Extended Data Figure 6. Transposases that do not form a hairpin intermediate

(a) Retroviral integrase from Prototype foamy virus (Pfv, PDB: 3OS0), (b) bacterial MuA transposase (PDB: 4FCY), and (c) eukaryotic Mos1 mariner transposase (PDB: 3HOT) are shown in comparable views and same representations as Hermes, Tn5 and RAG1/2 in Extended Data Figure 5. Each catalytic dimer consists of a cyan and a green subunit. Two accessory subunits in Pfv are shown in light blue and green, and two accessory subunits of the MuA structure are omitted for clarity. The catalytic RNH domains are highlighted in pink. The DNAs, colored in yellow (cleaved by the cyan subunit) and orange (cleaved by the green subunit), have similar orientations (within 30°) as indicated by the arrowheads, but each differs more than 90° from the corresponding DNA in Hermes or Tn5 transposase. The gray DNA in the MuA complex represents the target of transposition. Among these three recombinases, the α-helix that follows the third catalytic carboxylate (colored in light purple) does not cross over to interact with a second DNA.
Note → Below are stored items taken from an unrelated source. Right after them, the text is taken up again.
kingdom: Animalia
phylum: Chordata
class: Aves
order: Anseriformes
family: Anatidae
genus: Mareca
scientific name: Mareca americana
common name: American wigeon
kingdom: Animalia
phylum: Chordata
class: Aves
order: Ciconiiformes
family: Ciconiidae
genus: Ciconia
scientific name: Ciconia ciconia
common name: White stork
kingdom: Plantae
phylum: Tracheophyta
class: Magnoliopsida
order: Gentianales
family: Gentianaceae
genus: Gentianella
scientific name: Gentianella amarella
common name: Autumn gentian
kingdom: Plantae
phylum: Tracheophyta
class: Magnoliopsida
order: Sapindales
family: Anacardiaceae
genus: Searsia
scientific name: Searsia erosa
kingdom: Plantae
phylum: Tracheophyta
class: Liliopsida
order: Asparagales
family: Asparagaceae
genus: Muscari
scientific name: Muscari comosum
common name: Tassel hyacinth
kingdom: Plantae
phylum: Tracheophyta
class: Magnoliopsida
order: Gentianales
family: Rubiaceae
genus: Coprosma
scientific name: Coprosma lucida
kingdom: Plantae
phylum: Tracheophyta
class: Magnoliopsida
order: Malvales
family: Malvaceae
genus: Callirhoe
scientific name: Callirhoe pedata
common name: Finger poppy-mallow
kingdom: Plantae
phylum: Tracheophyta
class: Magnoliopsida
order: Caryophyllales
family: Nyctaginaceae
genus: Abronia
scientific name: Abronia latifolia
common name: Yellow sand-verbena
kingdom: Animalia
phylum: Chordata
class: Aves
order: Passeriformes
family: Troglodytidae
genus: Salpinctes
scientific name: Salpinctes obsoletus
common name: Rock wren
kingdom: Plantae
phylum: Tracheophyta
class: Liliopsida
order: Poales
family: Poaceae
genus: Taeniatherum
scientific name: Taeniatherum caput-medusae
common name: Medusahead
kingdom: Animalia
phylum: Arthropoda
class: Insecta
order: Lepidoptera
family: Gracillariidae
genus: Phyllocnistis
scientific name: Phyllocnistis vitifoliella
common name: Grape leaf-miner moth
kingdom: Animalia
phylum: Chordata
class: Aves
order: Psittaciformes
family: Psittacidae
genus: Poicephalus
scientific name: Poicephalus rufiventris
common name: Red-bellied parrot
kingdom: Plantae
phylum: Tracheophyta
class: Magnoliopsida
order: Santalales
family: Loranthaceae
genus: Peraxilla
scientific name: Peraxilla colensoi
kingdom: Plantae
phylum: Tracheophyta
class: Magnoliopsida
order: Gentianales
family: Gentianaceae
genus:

Extended Data Figure 7. Surface potential and conservation of RAG1/2 complex

(a) Orthogonal views of the electrostatic potential surface of the RAG1/2 structure. Blue indicates positive charges, and red negative. (b) Orthogonal views of the molecular surface of RAG1/2 with absolutely conserved residues highlighted in deep purple. The NBD is well conserved. The views with dyad in the plane here are related to the image shown in Fig. 5c by ~50° rotation around the dyad.

Fig. 1

Structure determination of RAG1/2 recombinase. (a) Procedure of assembling SEC from purified RAG1/2, RSS DNAs and HMGB1. The MBP tags were cleaved off by PreScission protease after SEC formation. (b) The RAG1/2 – DNA complex was purified away from MBP tags, free DNA, and HMGB1 on a Superdex-200 column. The eluted peak contains RAG1/2 protein and RSS DNAs, as shown in the protein and DNA denaturing gels stained by Coomassie Blue and SYBR-Green, respectively. (c, d) The experimental electron density map calculated from merging (c) two best SAD datasets or (d) all six SAD datasets.

Fig. 2

Crystal structure of RAG1/2. (a) The front and (b) top view of the RAG1/2 heterotetramer. The two RAG1 chains are shown in blue and green ribbon diagrams, and both RAG2 subunits are shown in magenta. The active sites are highlighted by the three carboxylates shown as red sticks. The zinc ions are shown as dark red spheres. The distance between the two active sites is ~45Å (marked by the red double arrowheads). The disordered loop of residues 608–614 in RAG1 near the RAG1/2 interface is marked by a dotted line and grey arrowhead.

Fig. 3

The RAG1 structure. (a) A diagram of RAG1 domains with boundaries indicated by residue numbers. (b) Cartoons of RAG1 dimer. One subunit is color-coded as in (a), and the other in silver except for the preR and ZnC2 domains. (c) An orthogonal view of (b). (d) The Zn²⁺ coordination by two Cys (of ZnC2) and two His residues (of ZnH2). (e) The DDBD and CTD domains. (f) The RNH and a portion of preR domain with the catalytic carboxylates shown in red sticks. In panels b, d e, f, SCID/OS mutations are shown as colored sticks with black labels.

Fig. 4

The interface between RAG1 and RAG2. (a) One side of the doughnut-shaped RAG2 interacts with the preR, RNH and ZnC2 domains of RAG1 (color-coded as in Fig. 3). The SCID/OS mutations in RAG2 are shown and labeled in black. (b) An orthogonal view of the RAG1/2 interface. The Kelch repeats of RAG2 are labeled I to VI. (c) Based on (b), the interface of RAG1 and RAG2 is shown as an open book. The regions at the interface are indicated according to the color code, and SCID/OS mutations are labeled in black. The mirrored arrowheads and boxes indicate matching surfaces.

Fig. 5

A RAG1/2-DNA model. (a) Superposition of the RNH domains of RAG1 (red active site) and Hermes (PDB: 4D1Q ). (b) The superposition places the 16bp DNA of the Hermes-DNA complex in the RAG1 active site. The DNA is colored yellow (the first 7 bp) and gold. The second DNA is shown without additional manipulation. The α-helices bridging the two DNAs are colored lilac. (c) The RAG1/2-RSS DNA model resulting from superposition with the Hermes and the NBD–DNA complex (12bp, PDB: 3GNA) . (d) DNA cleavage by hairpin-forming bacterial and eukaryotic transposases. The recognition sequences are represented by orange triangles.